Modificación del genoma del virus del mosaico de la alfalfa (AMV) para su uso en estudios de interacción planta-virus

Abstract

[ES] El virus del mosaico de la alfalfa (AMV) se transmite a través de polen, semillas y pulgones e infecta a cultivos de interés agronómico tales como la alfalfa, el tomate o la patata. Este virus pertenece a la familia Bromoviridae y presenta un genoma consistente en tres moléculas de ácido ribonucleico (ARN) de cadena sencilla y de polaridad positiva. Los ARNs 1 y 2 codifican las subunidades de la replicasa viral (P1 y P2, respectivamente). El ARN 3 codifica la proteína de movimiento (MP) y además sirve como molde para la síntesis de un ARN subgenómico (sgARN 4) del que se traduce la proteína de cubierta (CP). Actualmente se dispone de diferentes tipos de plásmidos que contienen clonado el genoma completo del AMV. De este modo, mediante metodologías como la agroinfiltración o la inoculación mecánica de trascritos de ARN se pueden establecer infecciones virales en diferentes huéspedes. Para poder infectar una planta, las proteínas virales deben interaccionar con diferentes componentes del huésped de modo que subvierten su función en favor del patógeno. Por ello, es importante la identificación de dichos factores. Por otro lado, el uso marcadores fluorescentes permite, entre otros, la obtención de imágenes la de estructuras celulares. En este trabajo se pretende abordar: i) la construcción de un plásmido que contenga el ARN 2 modificado, de modo que, la proteína P2 presente en su extremo Ct, el péptido correspondiente al epítopo de la hemaglutinina (HA) tanto individualmente como por duplicado; y ii) la generación, mediante la duplicación de la región que constituye el promotor de la síntesis del sgARN 4, de plásmidos conteniendo el ARN 3 modificado de modo que permitan la expresión de la MP, la CP y una proteína fluorescente (GFP y RFP del inglés ¿Green Fluorescent Protein¿ y ¿Red Fluorescent Protein¿, respectivamente). Estas herramientas moleculares permitirán: i) abordar estudios de co-inmunoprecipitación (Co-IP) con el fin de identificar factores celulares que interaccionen con la subunidad P2 de la replicasa viral, y ii) la visualización directa y no invasiva del proceso de infección viral.
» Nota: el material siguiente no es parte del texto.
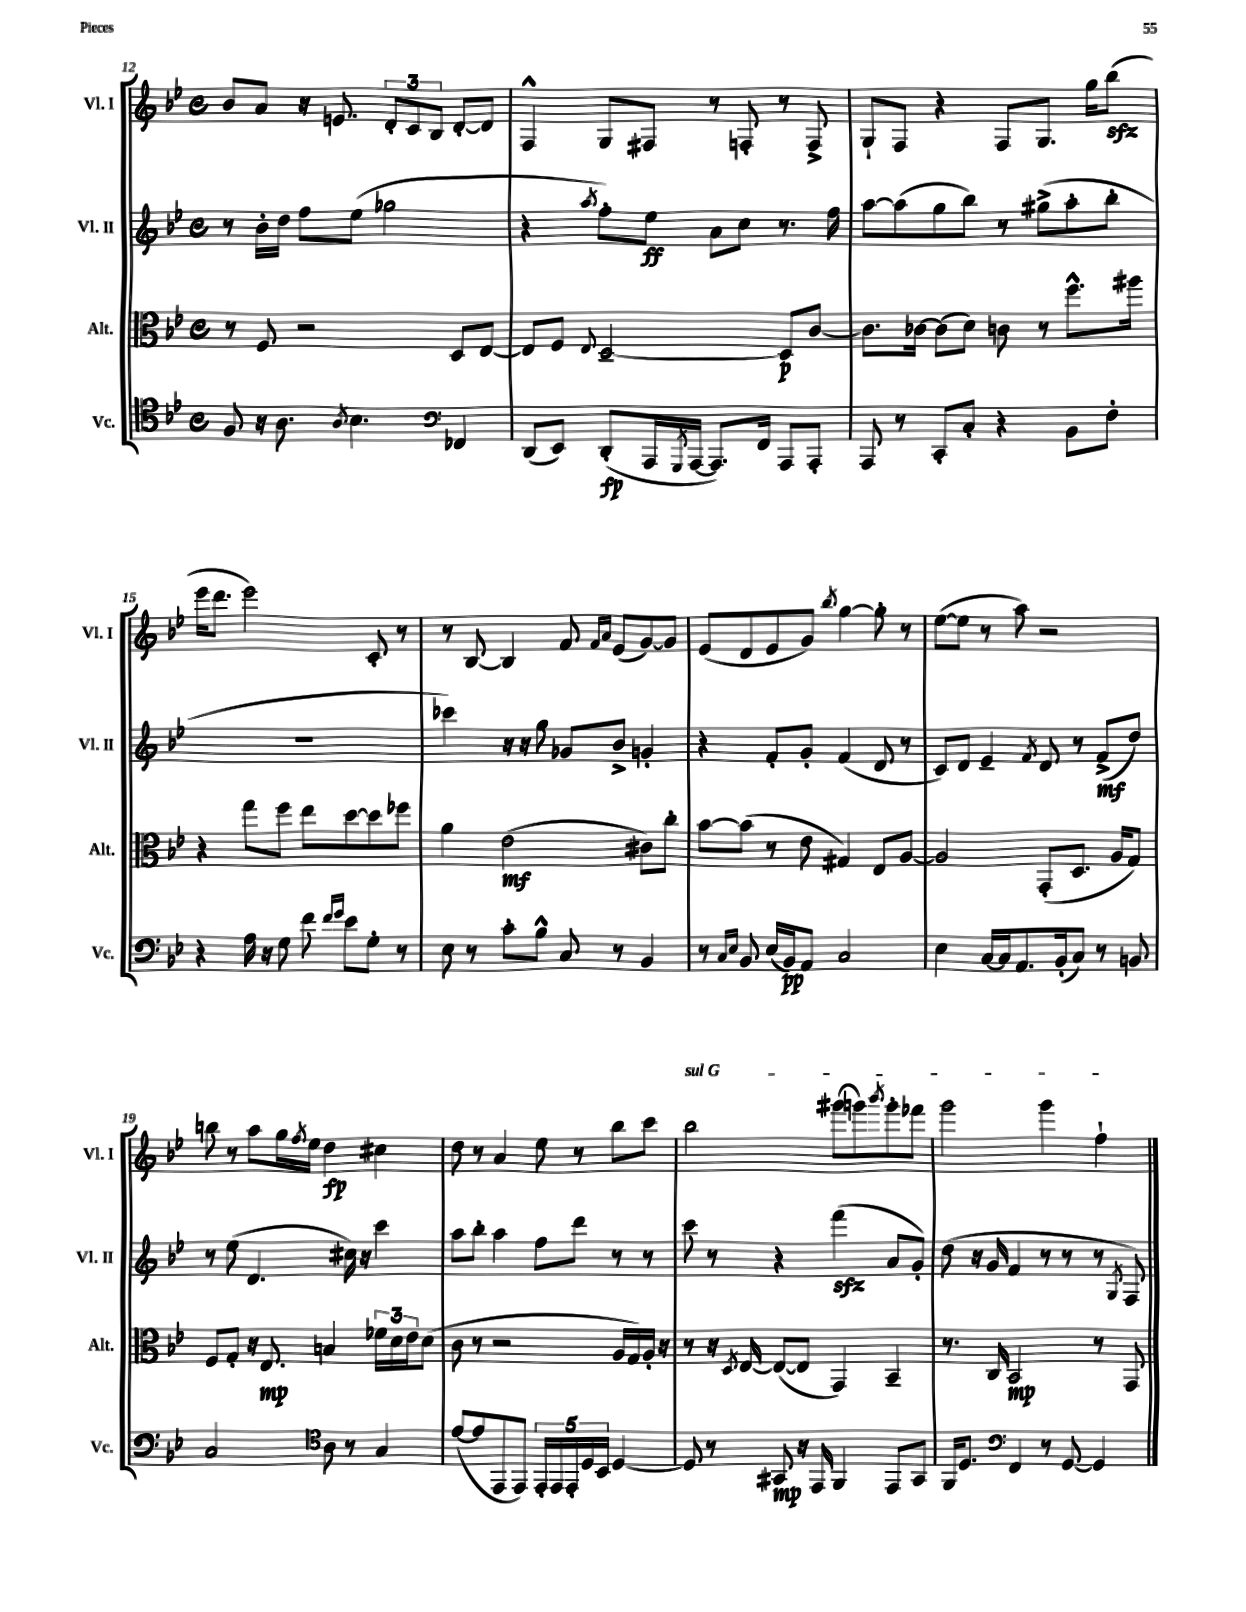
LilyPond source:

<<
\new StaffGroup <<
\new Staff = "s0" \with { instrumentName = "Vl. I" shortInstrumentName = "Vl. I" } {
    \clef treble \key bes \major \defaultTimeSignature \time 4/4
    bes'8 a'8 r16 e'8. \tuplet 3/2 { d'8-. c'8 bes8 } d'8~-. d'8 |
    f4-^ g8 fis8 r8 f8-. r8 f8-> |
    g8-! f8 r4 f8 g8. g''16 bes''8\sfz( |
    ees'''16 d'''8. ees'''2) c'8-. r8 |
    r8 bes8~ bes4 f'8 \grace { f'16 a'16 } ees'8( g'8~) g'8 |
    ees'8( d'8 ees'8 g'8) \acciaccatura { bes''8 } g''4~ g''8-. r8 |
    ees''8~( ees''8 r8 a''8) r2 |
    b''8 r8 a''8 g''16 \acciaccatura { f''8 } ees''16 d''4\fp cis''4 |
    d''8 r8 a'4 ees''8 r8 bes''8 c'''8 |
    \once \override TextSpanner.bound-details.left.text = \markup { \italic "sul G" } bes''2\startTextSpan gis'''8( g'''8) \acciaccatura { bes'''8 } g'''8-. fes'''8 |
    g'''2 g'''4 f''4-!\stopTextSpan \bar "|." |
}
\new Staff = "s1" \with { instrumentName = "Vl. II" shortInstrumentName = "Vl. II" } {
    \clef treble \key bes \major \defaultTimeSignature \time 4/4
    r8 bes'16-. d''16 f''8 ees''8( ges''2 |
    r4 \acciaccatura { a''8 } f''8-.) ees''8\ff a'8 c''8 r8. f''16 |
    a''8~ a''8( g''8 bes''8) r8 gis''8->( a''8-. bes''8-. |
    R1 |
    ces'''4) r16 r16 g''8 ges'8 bes'8-> g'4-. |
    r4 f'8-. g'8-. f'4( d'8 r8 |
    c'8) d'8 ees'4-- \acciaccatura { f'8 } d'8 r8 f'8->\mf( d''8) |
    r8 ees''8( d'4. cis''16) r16 c'''4 |
    a''8 bes''8-. a''4 f''8 d'''8 r8 r8 |
    c'''8 r8 r4 f'''4\sfz( a'8 g'8-.) |
    d''8( r16 g'16 f'4 r8 r8 r8 \acciaccatura { g8 } f8) \bar "|." |
}
\new Staff = "s2" \with { instrumentName = "Alt." shortInstrumentName = "Alt." } {
    \clef alto \key bes \major \defaultTimeSignature \time 4/4
    r8 f8 r2 d8 ees8~ |
    ees8 f8 \appoggiatura { ees8 } d2~-- d8\p c'8~ |
    c'8. ces'16~ ces'8( d'8) c'8 r8 f''8.-^ ais''16 |
    r4 g''8 f''8 ees''8 d''8~ d''8 fes''8 |
    a'4 ees'2\mf( cis'8) c''8-. |
    bes'8~ bes'8( r8 ees'8 gis4) ees8 a8~ |
    a2 g,8-.( d8. a16 g8) |
    f8 g8-. r16 ees8.\mp b4 \tuplet 3/2 { fes'16 d'16 ees'16 } d'8( |
    c'8 r8 r2 a16 g16) a16-. r16 |
    r8 r16 \acciaccatura { d8 } ees16~ ees8~( ees8 g,4) bes,4-- |
    r8. c16 bes,2\mp r8 g,8 \bar "|." |
}
\new Staff = "s3" \with { instrumentName = "Vc." shortInstrumentName = "Vc." } {
    \clef tenor \key bes \major \defaultTimeSignature \time 4/4
    f8 r16 a8. \acciaccatura { a8 } bes4. \clef bass fes,4 |
    d,8( ees,8) d,8-.\fp( a,,16 \acciaccatura { g,,8 } a,,16~ a,,8.) f,16 a,,8 a,,8-. |
    a,,8 r8 c,8-. c8-. r4 bes,8 f8-. |
    r4 a16 r16 g8 f'8 \grace { f'16 g'16 } ees'8 g8-. r8 |
    ees8 r8 c'8-. bes8-^ c8 r8 bes,4 |
    r8 \grace { c16 ees16 } bes,8 ees16( bes,16\pp) a,8 c2 |
    ees4 c16~ c16 a,8. bes,16-.( c8) r8 b,8 |
    c2 \clef tenor a8 r8 g4 |
    ees'8~( ees'8 ees,8 ees,8) \tuplet 5/4 { ees,16-. ees,16 ees,16-. d16 bes,16 } d4~ |
    d8 r8 gis,8\mp r16 ees,16 f,4 ees,8 gis,8 |
    f,16 d8. \clef bass f,4 r8 g,8~ g,4 \bar "|." |
}
>>
>>
\layout { \context { \Score currentBarNumber = #12 } }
[EN] Alfalfa mosaic virus (AMV) is transmitted through pollen, seeds and aphids and infects crops of agronomic interest such as alfalfa, tomato or potato. This virus belongs to the Bromoviridae family and presents a genome consisting of three single-stranded ribonucleic acid (RNA) molecules of positive polarity. RNAs 1 and 2 encode the viral replicase subunits (P1 and P2, respectively). RNA 3 encodes the movement protein (MP) and also serves as a template for the synthesis of a subgenomic RNA (sgRNA 4) from which the coat protein (CP) is translated. Most recently, it has been cloned the complete AMV genome into different types of plasmids. Thus, using methodologies such as agroinfiltration or mechanical inoculation of RNA transcripts, viral infections can be established in different hosts. In order to infect a plant, viral proteins must interact with different components of the host in such a way that they subvert their function in favor of the pathogen. Therefore, it is important to identify these factors. On the other hand, the use of fluorescent markers allows, among other things, obtaining images of cell structures. This work intends to address: i) the construction of a plasmid that contains the modified RNA 2, so that, the P2 protein will present at its Ct end, the peptide corresponding to the hemagglutinin (HA) epitope; and ii) the generation, by duplicating the region that constitutes the promoter for the sgRNA 4 synthesis, of plasmids containing a modified RNA 3 so as to allow the expression of the MP, CP and a fluorescent protein (GFP and RFP from English ¿Green Fluorescent Protein¿ and ¿Red Fluorescent Protein¿, respectively). These molecular tools will allow: i) to undertake co-immunoprecipitation (Co-IP) studies in order to identify cellular factors that interact with the P2 subunit of the viral replicase, and ii) direct and non-invasive visualization of the viral infection process.